A surge in spending at pubs, restaurants and bars as Brits headed out to celebrate King Charles’s coronation helped lift output growth in May, the PMI said. Part of that expansion will have been offset by the extra bank holiday.
Strong activity among the Square Mile’s brokers, banks and insurers also fuelled growth.
“The UK economy enjoyed another month of strong growth in May, with the expansion continuing to be driven by surging post-pandemic demand in the service sector, notably from consumers and for financial services, with hospitality activities buoyed further by the Coronation,” Chris Williamson, chief business economist at S&P Global Market Intelligence, said.
He added that the PMI is “consistent with GDP rising 0.4 per cent in the second quarter after a 0.1 per cent rise in the first quarter,” meaning the UK is still more likely than not to dodge a recession, defined as two consecutive quarters of contraction, in 2023.
The figures add to the swelling body of evidence that illustrate the economy is outperforming experts’ expectations at the turn of the year. The OBR, Bank of England and IMF all projected the country to slip into a tough recession.
The IMF said today it no longer expects the UK to tip into recession this year.
Although UK growth is back on the up, strong demand from households is reigniting inflation.
Prices charged “across the private sector economy increased at an historically steep pace in May, although the rate of inflation was the second-lowest since August 2021,” the PMI said.

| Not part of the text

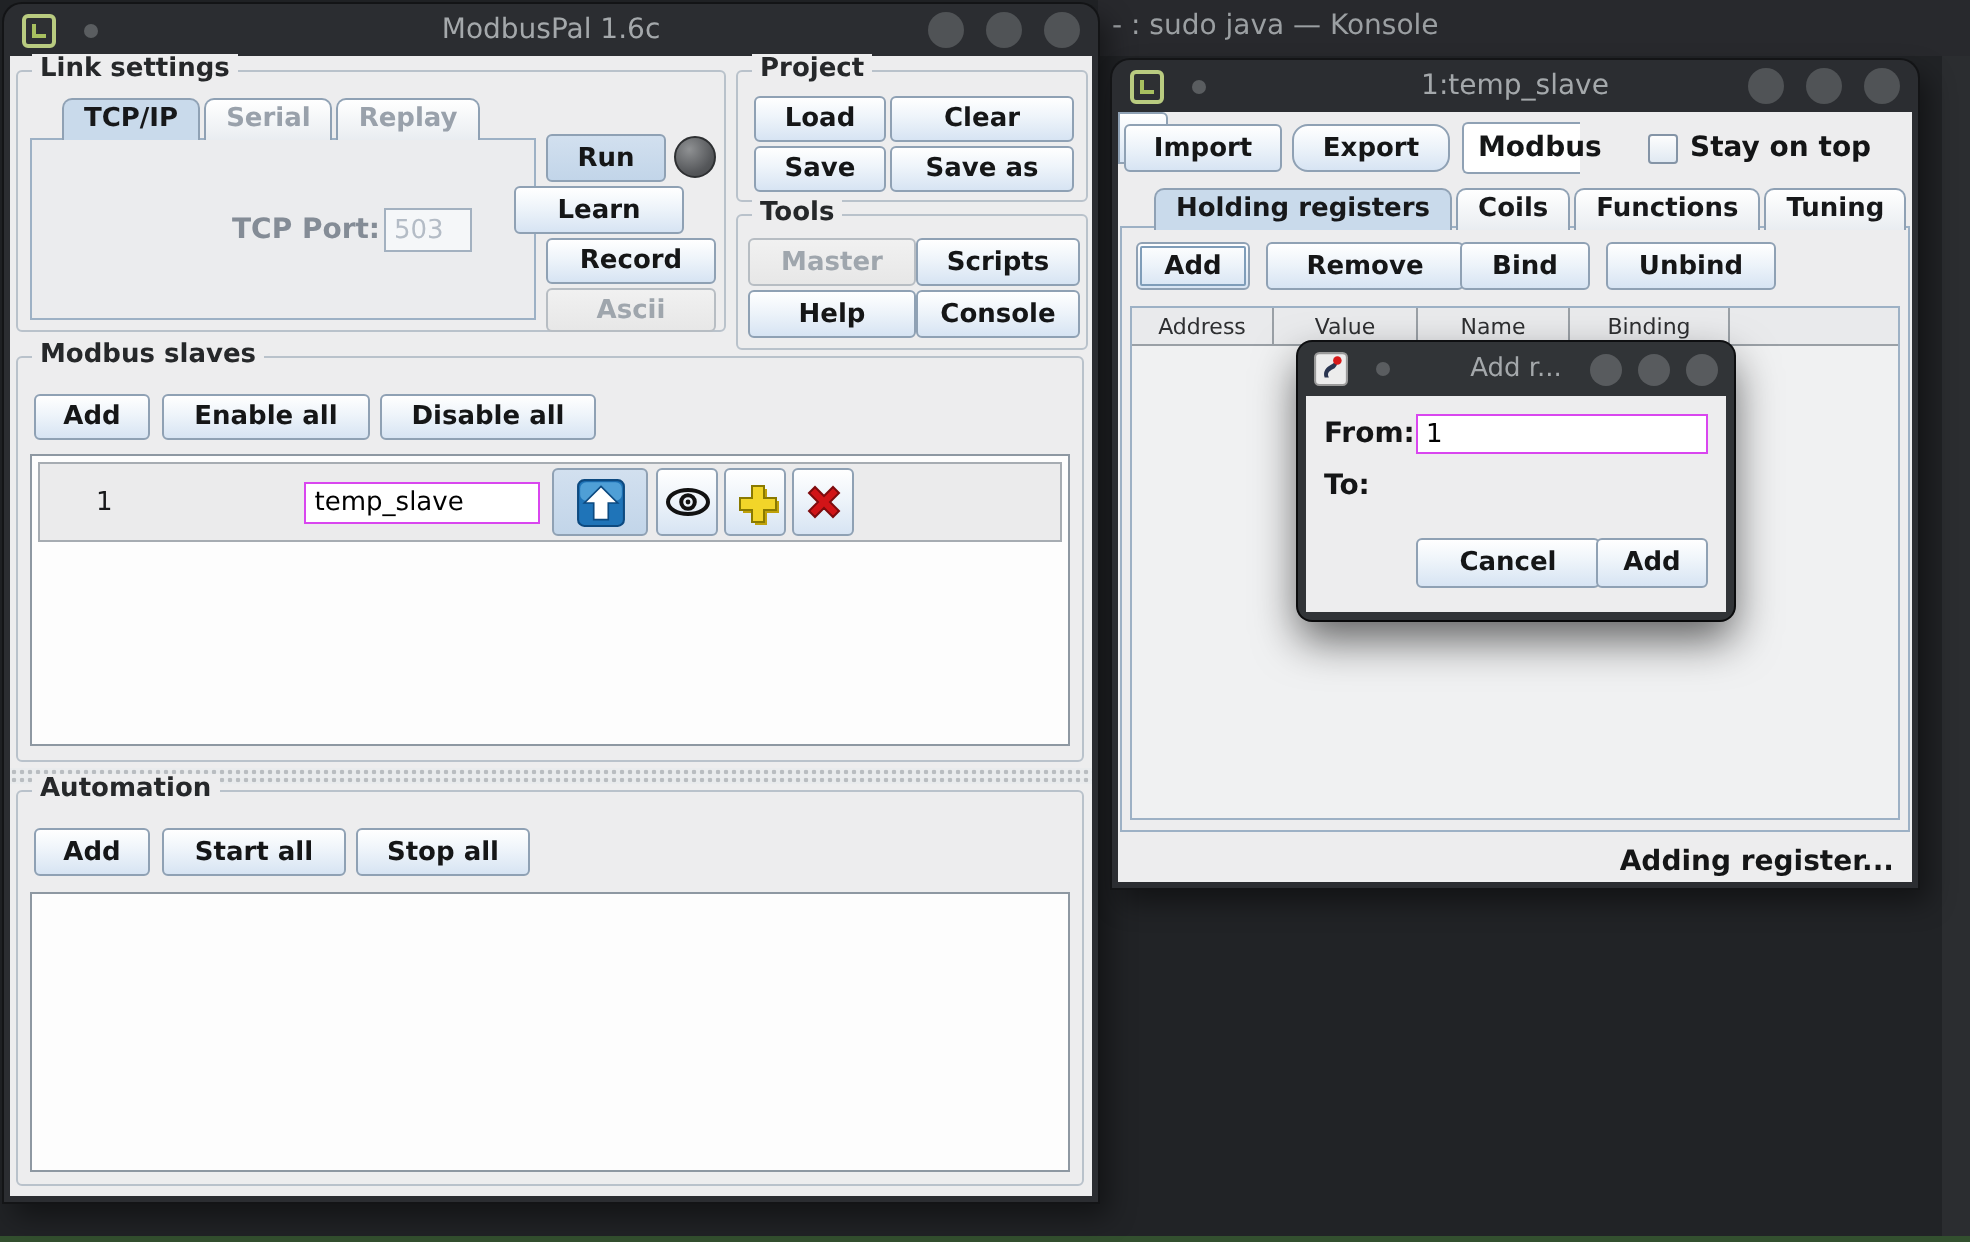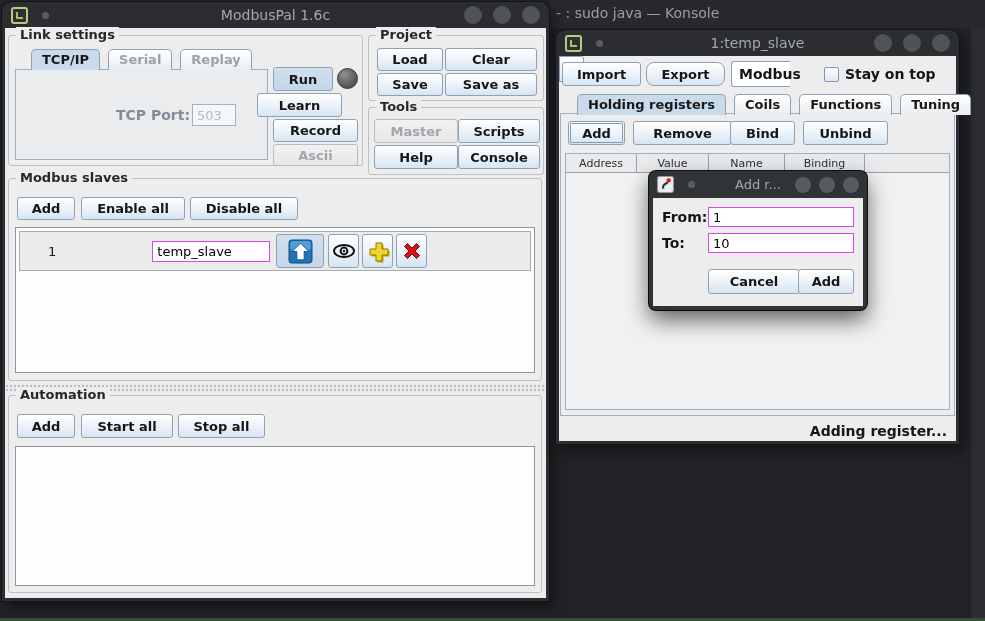"TCP/IP" .tabs { gap: 8px -> 2px }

That resurgence suggests the Bank of England’s twelve successive interest rate hikes to 15 year high of 4.5 per cent have yet to meaningfully dent the rate of price increases, raising the chances of Governor Andrew Bailey and co lifting borrowing costs again no 22 June.
New numbers out tomorrow from the Office for National Statistics are tipped to show inflation dropped to 8.2 per cent in April from 10.1 per cent, which would take the rate to its lowest level in over a year.
Most of the UK’s output expansion is being driven by the services sector. The manufacturing PMI slipped to 46.9 points.